## What you have to do
Would you copy only the lines below, beginning with the one that contains "Chüan Chuan 捲捲菜單" and running through the last entry line?

Dataset entries
+-------+

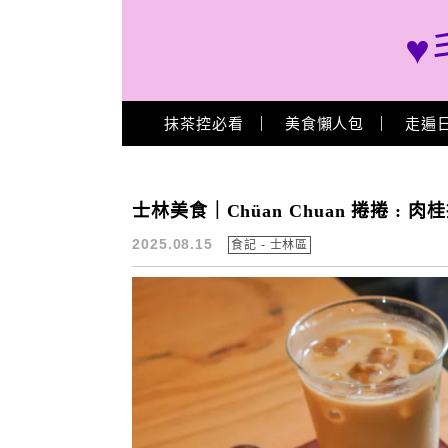
♥
Main Menu
抹茶控必看
美食懶人包
走遍
Chüan Chuan 捲捲菜單
士林美食｜Chüan Chuan 捲捲 :
2025.08.15
食記 - 士林區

+-------+

## Result
Chüan Chuan 捲捲菜單
士林美食｜Chüan Chuan 捲捲 :
2025.08.15
食記 - 士林區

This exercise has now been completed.